„Die schönste Version“ von Ruth-Maria Thomas

„ Ich hatte es geschafft. Ich war die Frau, die ich immer sein wollte: Ohrenküsse frischer Orangensaft, alles sauber, toll.“ Seite 146

Alles beginnt mit dem letzten Urlaubstag und einem unvergesslich schönen Moment. Jella will diesen Moment mit ihrem Yannick für die Ewigkeit konservieren.

Die Liebe ist neu und so blitzblank silberfarben und todesschön.

So romantisch könnte es weitergehen, träfen wir Jella nicht einige Zeit später auf dem neonkalten Flur einer Polizeiwache wieder.

Das Unaussprechliche kommt ihr nur stockend über die Lippen. Gern würde sie sie abspalten diese Worte, den Verlust ihrer Würde.

Und das, was es aus ihr gemacht hat. So eine dieser Plakatfrauen, die einem über eine Notrufnummer hinweg gequält anlächeln.

Die Ich-Erzählerin Jella schildert in Zeitsprüngen ihr junges Leben.

Jella lebt bei ihrem Vater. Die Mutter hielt es mit dem stillen Mann in der Provinz nicht mehr aus und ging nach Berlin. Und auch wenn der Vater im Umgang mit seiner Tochter stets hilflos und gutgläubig erscheint, so lieben beide Eltern ihre Tochter.

Vater und Tochter wohnen einem spiessbürgerlichen Häuschen am Stadtrand.

Jella hat was im Köpfchen. Sie macht ihr Abitur, studiert und jobbt nebenbei in der Bücherei.

Ansonsten tut sie, was junge Mädchen so tun. Feiern, Schminken, mit Freunden abhängen und sich ständig fragen, bin ich schön.

Plötzlich kommt Koks ins Spiel und eine Jungsband. Ein Abend endet schlimm und für Jella beginnt eine emotionale Abwätsspirale, die eigentlich ihre Liebe Yannick aufhalten soll.

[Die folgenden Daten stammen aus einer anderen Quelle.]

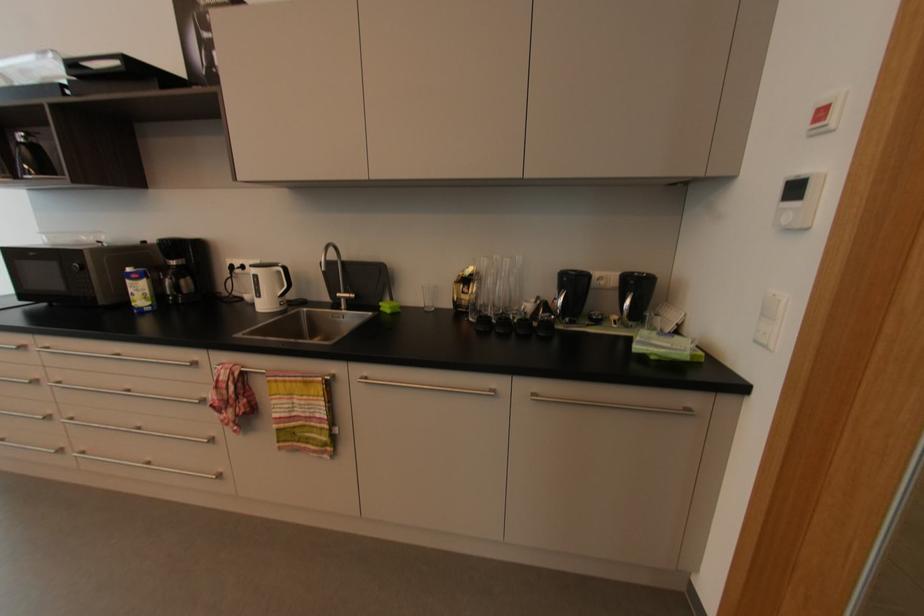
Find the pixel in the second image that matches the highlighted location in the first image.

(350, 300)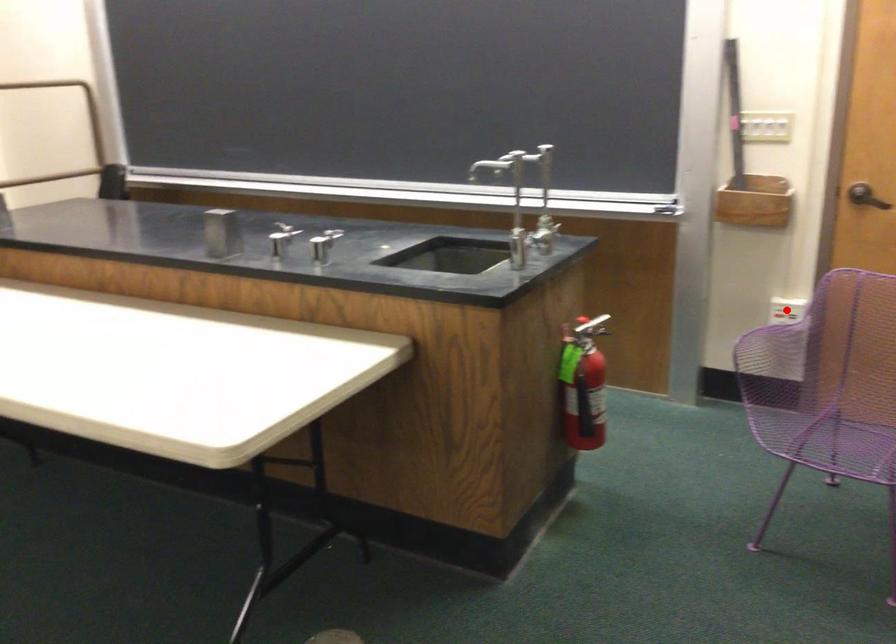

Doch diese toxische Beziehung hat eine andere Dynamik und das Happyend singt leider auch nicht Roy Black ( ok, lange her) in seiner Liebesschnulze „Ganz in weiß…“.

Was in der Zeit zwischen dem rosaroten Himmel und der Angsthölle passiert, schildert die Autorin Ruth-Maria Thomas in ihrem Debütroman so saftig und drastisch, dass er mich so manches Mal an Roches Ekelroman „Feuchtgebiete“ erinnert hat.

Die Autorin bedient sich eines frischen Sounds. Der kommt mit stilistischer Leichtigkeit, ja sogar lyrisch daher, und gibt beim Lesen das Gefühl, in einem zu engen Rollkragenpullover zu stecken.

Er drückt den Hals zu und das liegt nicht nur an den Themen

wie Frauwerden, Frausein, toxisches Begehren und häusliche Gewalt. So intensiv beschreibt die Autorin die Szenen einer Beziehung.

Ich neige hier leider zum Erbrechen ob der diversen Geschlechtsakte und weiterer Unappetitlichkeiten.

Und irgendwie bin zwiegespalten.

Zum einen verstehe ich diese Suche nach Liebe und Glück, diese Abhängigkeit in die Frau geraten kann. Zum anderen bin ich aber auch enttäuscht, dass eine junge, gebildete Frau auch vor #metoo nicht mehr Interessen hatte als Schminken, Koksen, Klamotten klauen und Geschlechtsverkehr.

Ein streitbares Debüt, dass sicher für einigen Diskussionsstoff sorgen wird.